A few years ago, I taught as needed in a nearby county juvenile detention center. One winter, the one with all the record blessed rain, (2018 was it?), one end of the detention hall gymnasium was hopping with Pacific tree frogs. They were everywhere. Despite that the wetland they once lived in had been filled, buildings constructed, they still came to what was now only a wet spot in the sod, suburbia’s carpet. Of course, it attracted the kids, some of which I worried might take their frustrations out on these little guys, so I stood watch whenever I was assigned to the gym. There was one young woman who was incarcerated because of her tendency toward violence. I will call her Erica. This is not her real name. She and I stood side by side. I stooped over to scoot a few of the tiny frogs through the bottom of the door, thankfully a crack just big enough they could escape through.

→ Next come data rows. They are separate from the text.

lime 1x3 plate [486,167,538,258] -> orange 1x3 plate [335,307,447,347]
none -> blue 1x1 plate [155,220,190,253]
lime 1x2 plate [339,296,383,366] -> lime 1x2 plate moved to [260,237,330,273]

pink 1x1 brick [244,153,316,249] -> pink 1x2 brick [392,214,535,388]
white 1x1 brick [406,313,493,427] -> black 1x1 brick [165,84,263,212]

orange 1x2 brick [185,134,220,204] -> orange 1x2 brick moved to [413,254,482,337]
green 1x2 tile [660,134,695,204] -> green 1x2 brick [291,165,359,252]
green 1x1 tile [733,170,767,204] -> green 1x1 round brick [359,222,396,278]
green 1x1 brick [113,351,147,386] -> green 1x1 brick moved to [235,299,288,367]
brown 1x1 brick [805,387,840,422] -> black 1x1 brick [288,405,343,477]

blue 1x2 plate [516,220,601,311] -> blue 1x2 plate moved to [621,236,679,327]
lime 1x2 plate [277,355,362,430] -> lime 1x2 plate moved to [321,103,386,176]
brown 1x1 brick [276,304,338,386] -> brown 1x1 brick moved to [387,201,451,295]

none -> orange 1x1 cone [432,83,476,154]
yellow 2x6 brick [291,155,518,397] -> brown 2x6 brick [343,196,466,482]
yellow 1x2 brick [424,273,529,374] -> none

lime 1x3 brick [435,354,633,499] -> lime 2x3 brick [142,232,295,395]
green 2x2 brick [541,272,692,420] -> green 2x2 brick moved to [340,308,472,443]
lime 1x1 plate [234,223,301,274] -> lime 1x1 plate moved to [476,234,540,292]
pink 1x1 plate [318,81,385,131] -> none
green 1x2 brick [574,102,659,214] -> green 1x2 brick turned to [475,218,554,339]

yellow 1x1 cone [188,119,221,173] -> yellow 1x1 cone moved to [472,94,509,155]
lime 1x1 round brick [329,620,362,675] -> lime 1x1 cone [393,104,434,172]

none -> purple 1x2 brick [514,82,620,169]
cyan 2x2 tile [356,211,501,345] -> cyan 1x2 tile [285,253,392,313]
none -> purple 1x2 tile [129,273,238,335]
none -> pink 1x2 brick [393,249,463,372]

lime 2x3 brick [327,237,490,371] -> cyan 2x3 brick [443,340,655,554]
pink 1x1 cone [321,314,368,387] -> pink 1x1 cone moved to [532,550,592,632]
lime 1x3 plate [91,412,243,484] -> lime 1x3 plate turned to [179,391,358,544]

“What are you doing?” she sneered at me.
“Helping them escape,” I said.
“Can you help me escape? Fit me through there?”
“You are the queen of your own destiny. You can “escape” any time you decide you want to,” I answered.
She scoffed. I told her I would be right back and returned with my thermal lunch box with a zipper top. I asked her to help me gather a few of the frogs because I was going to take some of them home, get them out of there, give them a garden, a place to live. To my surprise, she bent down and we started putting frogs in my lunch box. She was very gentle with them. When she caught a particularly big one, she closed her fist around it. I winced. She was going to squeeze it to death, I just knew it. But she didn’t. She opened her fist and it stayed in the palm of her hand, sitting, looking at her. She stared back.
“Well, that one wants to go, obviously, and it’s name is now Erica. Hurry up,” I said, unzipping the top. “Get him in here.” As if saying goodbye, she took another second with “her frog”. There they were, looking at one another. Fighting back tears because it was just one of those moments that proves to be a kind of gift, I pivoted the lunch box toward her. She slipped it into the lunch box while I tried very hard to keep the others in. She actually let out a small laugh. Something I had not seen her do in my time there, laugh or smile.
When I got home with them, all fine, I counted ten, I let them go in the front of the house, by the geraniums. Years later, there is a population of frogs that have lived on my front stoop, front yard, ever since including one that is bigger than the others I am convinced is Erica (the frog; I hope the real Erica has worked things out and is thriving somewhere). I can’t say these are all “Detention Center” frogs but I can say, before this, no frogs ever took up residence like these frogs have but now things have gotten worrisome. They are showing up in anything wet, anything that holds water, such as the intentionally deep bowls under the geraniums (and the three tomatoes) and quite accidentally, an old plastic pitcher I use for watering. I fill it and leave it out overnight so the chlorine can evaporate from it. I never remember seeing a clump of frogs in it in the morning. But we are California in denial. We are in a drought. Fire is just one breeze away started in one clump of nonnative grasses. My frogs are not in denial, and they need me more than ever now. So I added a bucket, vegetation. I add water nearly every day to their little ecosystem of one old pitcher and one bucket. By 8 a.m. every morning, they are all gone, off feeding or whatever frogs do during the day. By 6 p.m., they are all back, now counting five, hanging out by their life-saving little pools, usually close together. This is the first summer this has happened. I am very dedicated to getting them through this next hellish summer and in turn, they will get me through it as well.